» Source extract:
[Start of section]

Linear voltage regulator + reverse polarity protection

[Lucky-Luka]

Hi all
I have to power a PIC18F (5V) from 12V power supply.
Do you think it's ok the attached circuit?
Is a fuse needed? If needed, which type of fuse should I use and in which position of the circuit ?
Thanks

[Zero999]

Just use an ordinary diode. A MOSFET won't gain you anything because the LM7805 just burns the excess off as heat and you've already got 4V of headroom, as it is. A diode would also mean the LM7805 runs a little cooler. In fact, I'd go for the LM78L05, because you probably don't need the 1A the LM7805 can supply and the lower current limit of the LM78L05 would better protect your circuit,

[Ian.M]

If you need a bit more current. there's also the LM78M05 500mA regulator, though note that at 5V drop, its going to be dissipation limited if you don't heatsink it.   Also if you are using a simple series diode at the input, and nothing after it can rapidly pull the regulator input to ground, you *DON'T* need an anti-parallel diode across the regulator unless you intend to back-feed it from a different power source, and if you are doing that it can be a lot smaller as it only has to occasionally withstand the surge to charge the 100uF input capacitor.

[BitsnBytes]

The circuit is right. Though I agree with @Zero999 an ordinary diode would serve the purpose, just select the diode with reverse bias voltage higher than 12V.

But mear in mind that 7805 is a linear regulator and have high heat dissipation thus lower efficiency. You must explore the option of DC-DC converters

Check this module out.

LM2596 DC-DC converter

[Ian.M]

It not worth the bother to use a switching regulator if you don't need energy efficiency, and no heatsinking is required.  i.e. When the linear regulator's max dissipation will be significantly under 1W in a 'shirtsleeve' environment.

Cheap 'LM2596' modules are usually fake - if your application can withstand the excessive 52KHz ripple on the resulting 5V rail, and the risk of the chip shorting input to output if you overload it, (and its not going to be good for as much as 1/3 of its fake 3A rating, so I wouldn't push it past 500mA for longer than a few seconds), then fine, go for it.   Otherwise buy the genuine LM2596 (or competing chip with full data and decent design guide), from a major 1st world distributor, and design your own with a good quality inductor with a saturation current higher than the switcher's peak current limit, good quality low ESR 105 deg C capacitors, and a beefy enough catch diode to handle full output current without cooking itself.

[End of section]

» Entries supplied:

[Start of section]

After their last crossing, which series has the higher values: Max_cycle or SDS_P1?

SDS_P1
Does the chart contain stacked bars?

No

[End of section]
[Start of section]

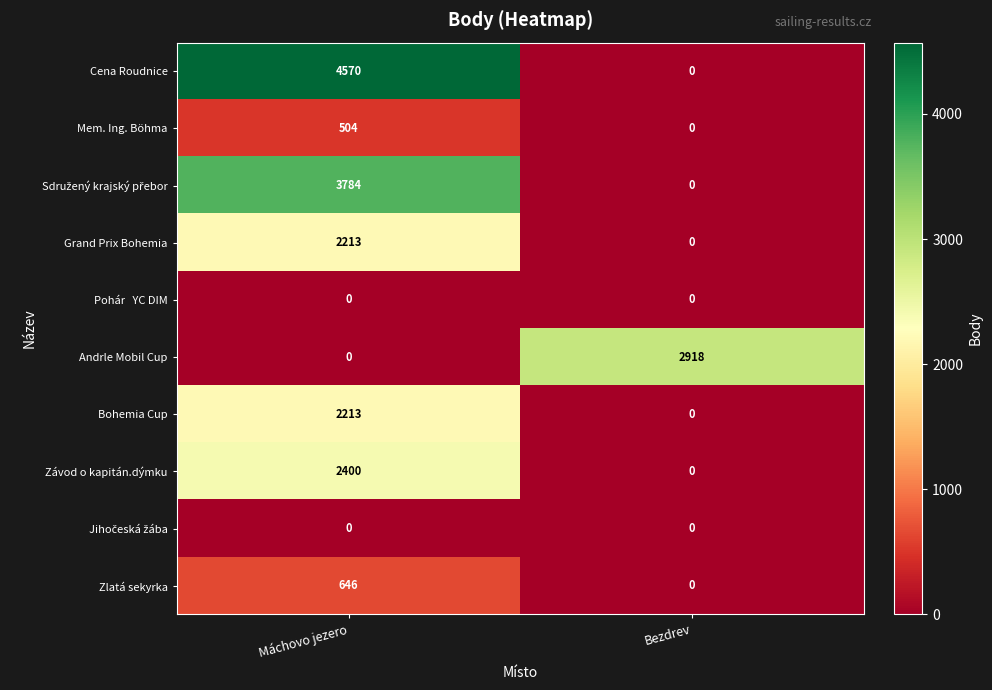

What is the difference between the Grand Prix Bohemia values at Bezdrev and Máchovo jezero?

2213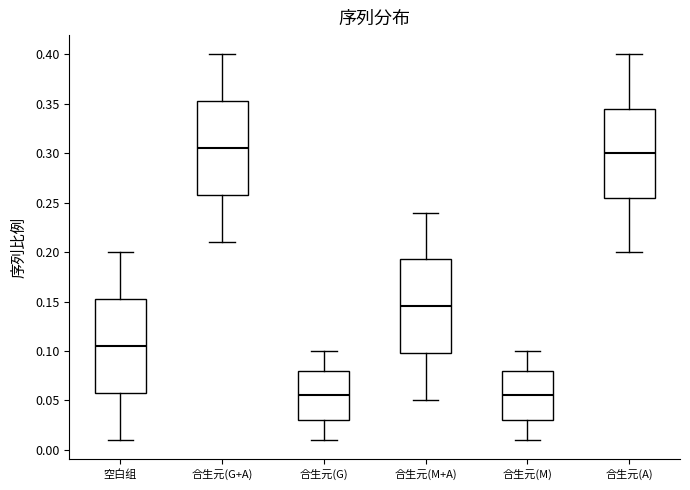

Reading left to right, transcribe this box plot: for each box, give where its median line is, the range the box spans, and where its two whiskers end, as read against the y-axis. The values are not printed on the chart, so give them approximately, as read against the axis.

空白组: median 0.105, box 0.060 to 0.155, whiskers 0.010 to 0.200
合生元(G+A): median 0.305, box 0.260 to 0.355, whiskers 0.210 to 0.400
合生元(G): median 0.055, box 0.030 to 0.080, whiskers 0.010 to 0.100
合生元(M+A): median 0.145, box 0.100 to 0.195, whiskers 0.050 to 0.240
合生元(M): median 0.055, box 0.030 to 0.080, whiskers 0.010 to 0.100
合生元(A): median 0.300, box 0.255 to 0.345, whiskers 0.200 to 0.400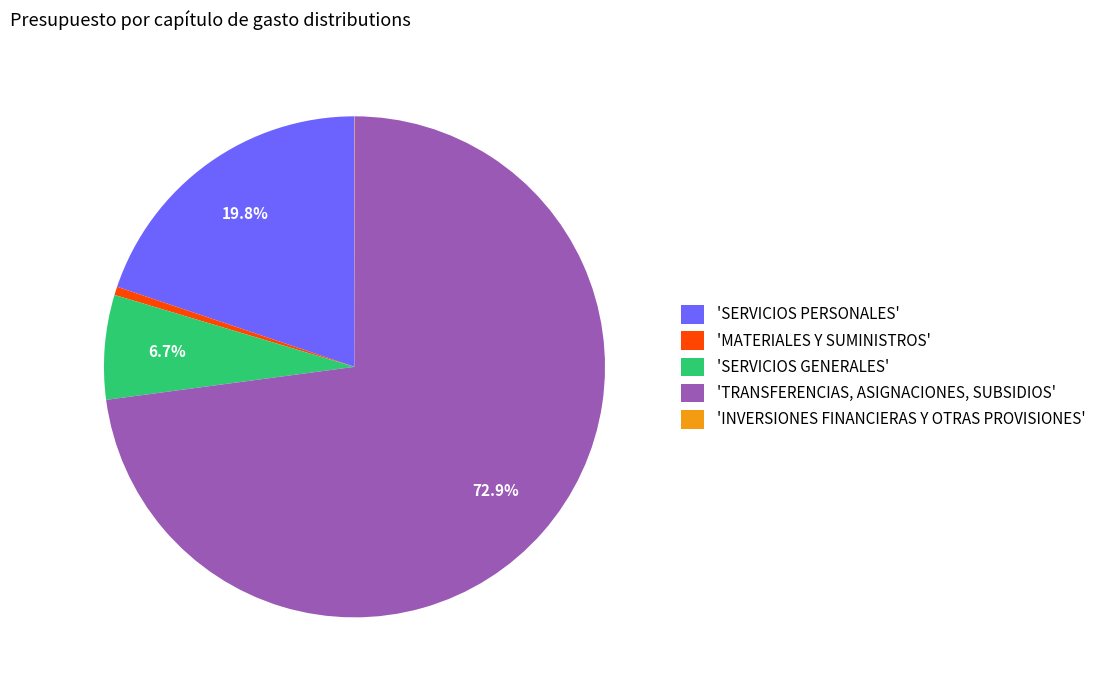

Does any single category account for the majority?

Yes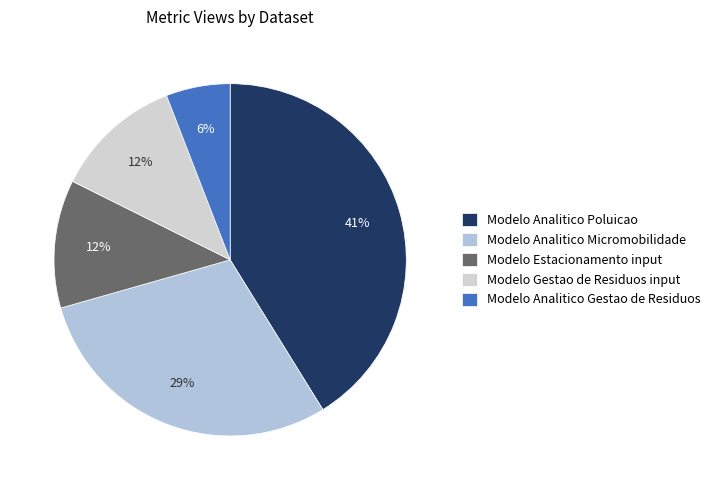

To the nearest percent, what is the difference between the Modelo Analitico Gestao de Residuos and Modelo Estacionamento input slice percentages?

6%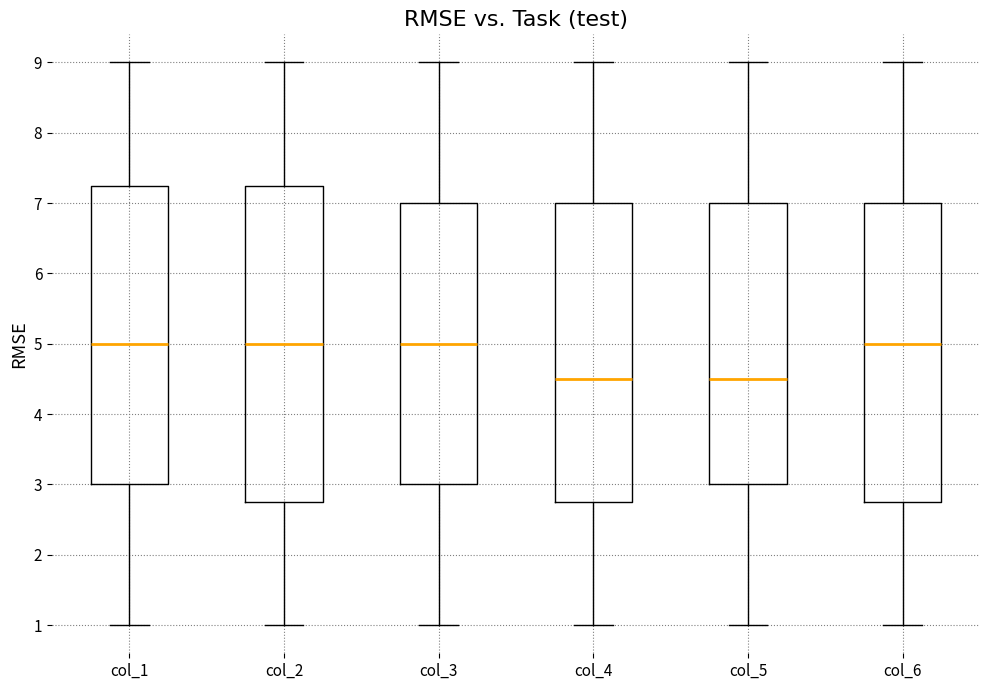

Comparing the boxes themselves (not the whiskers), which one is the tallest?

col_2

[End of section]

» Action item: In the regulator forum thread, why is a MOSFET not worth using over an ordinary diode for reverse polarity protection? Answer in one to three sentences.

» Answer space: A MOSFET gains nothing because the LM7805 burns off the excess voltage as heat, and the 12V supply already leaves 4V of headroom. An ordinary diode would also let the LM7805 run a little cooler.